Phase D — Evals contract
Run python3 skills/confluent-skill-reviewer/scripts/check_eval_schema.py <skill-path>/evals/evals.json (from the repo root). The script validates:
- Top-level
skill_name (string) and evals (array) keys present.
- Each eval has
id, prompt, expected_output, files, and either expectations (array of strings, kafka-streams style) or assertions (array of objects, developing-kafka-python-client style). Mixing the two within the same file is a Warning — pick one shape.
prompt is realistic user phrasing, not abstract (heuristic: ≥40 chars, not just "Build me an X"). Short prompts are a Warning.
expectations[]/assertions[] are specific (heuristic: contain a verb, a noun, and at least one concrete identifier — file path, class name, config key, or "NOT" clause). Vague expectations are a Warning; cite CLAUDE.md § Evals are the contract: "expectations encode hard-won correctness — treat them as regression tests, not aspirations".
Cross-check fixture sync: if the skill has an evals/mock-repos/ or evals/mock-skills/ directory, each files: [path] in evals.json must resolve. Missing fixtures are Blocking.
Read references/evals-contract.md for the JSON schema, both expectation shapes, and worked examples of weak vs strong expectations.
Phase E — PR template gates (PR-diff mode only)
Skip in single-skill and repo-wide modes.
Read .github/pull_request_template.md once for the live checklist. For the current PR, verify each item:
| PR-template gate | How to check |
|---|
| Docs updated to reflect new skill | git diff main...HEAD -- README.md docs/; flag Blocking if a skill was added but README's skill table was not touched |
| Evals pass at 90%+ threshold | Look for eval-run output in CI logs or PR comments; if absent, request the author paste the score — Blocking until confirmed |
| SME reviewer identified | gh pr view --json reviewRequests,assignees — at least one SME on the relevant domain (Kafka Streams, Schema Registry, etc.); Blocking if missing for a new skill |
| DTX/DevRel reviewer assigned | Same call — at least one reviewer from @confluentinc/dtx or @confluentinc/developer-advocates; Blocking if missing |
Read references/confluent-conventions.md § PR template if the gate wording in the live template has drifted.
Report format
Emit one Markdown report. Group findings by severity, not by phase — reviewers scan top-down:
# Skill review: <skill name or PR title>
**Mode:** PR-diff | Single-skill | Repo-wide
**Validator:** installed (v1.5.6) | not installed (spec checks done natively)
**Scope:** <list of skills audited>
## Blocking (N)
- `skills/<name>/SKILL.md:14` — Inlined contents of `references/build-templates.md` into the SKILL.md body. CLAUDE.md § Skill anatomy (lazy-load references bullet) requires lazy-loaded references. Move the content back and route to it from a decision point.

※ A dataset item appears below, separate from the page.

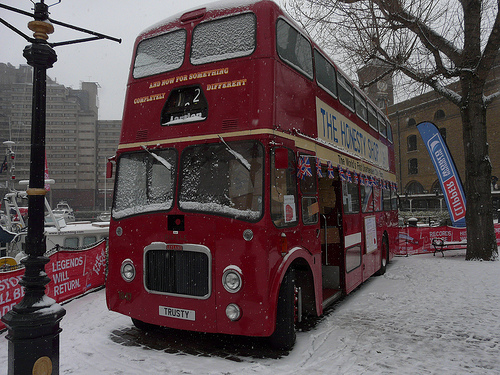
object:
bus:
[103, 0, 402, 351]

- `skills/<name>/evals/evals.json:42` — Eval id 3 references `evals/mock-repos/missing/` which does not exist on disk. Add the fixture or update the path.
## PR-template checklist (PR-diff mode only)
- [x] Docs updated
- [ ] Evals at 90%+ — author has not pasted score
- [x] SME reviewer assigned (@alice)
- [ ] DTX/DevRel reviewer — none assigned
## Summary
Recommend: **request changes** | **approve with nits** | **approve**.
If there are zero Blocking and zero Warning findings, the recommendation is approve. One or more Blocking → request changes.
What this skill does NOT do
- Does not edit the skill under review. Findings only.
- Does not run the skill's own evals (the harness lives in
~/.claude/skills/skill-creator/; the agent should invoke it separately if they want a 90% score).
- Does not analyze runtime/log behavior — that's
tools/skill_review_dashboard.py.
- Does not review files outside
skills/ (the build system, Makefile, service.yml, and .claude-plugin/ are out of scope; flag those for a human reviewer if changed).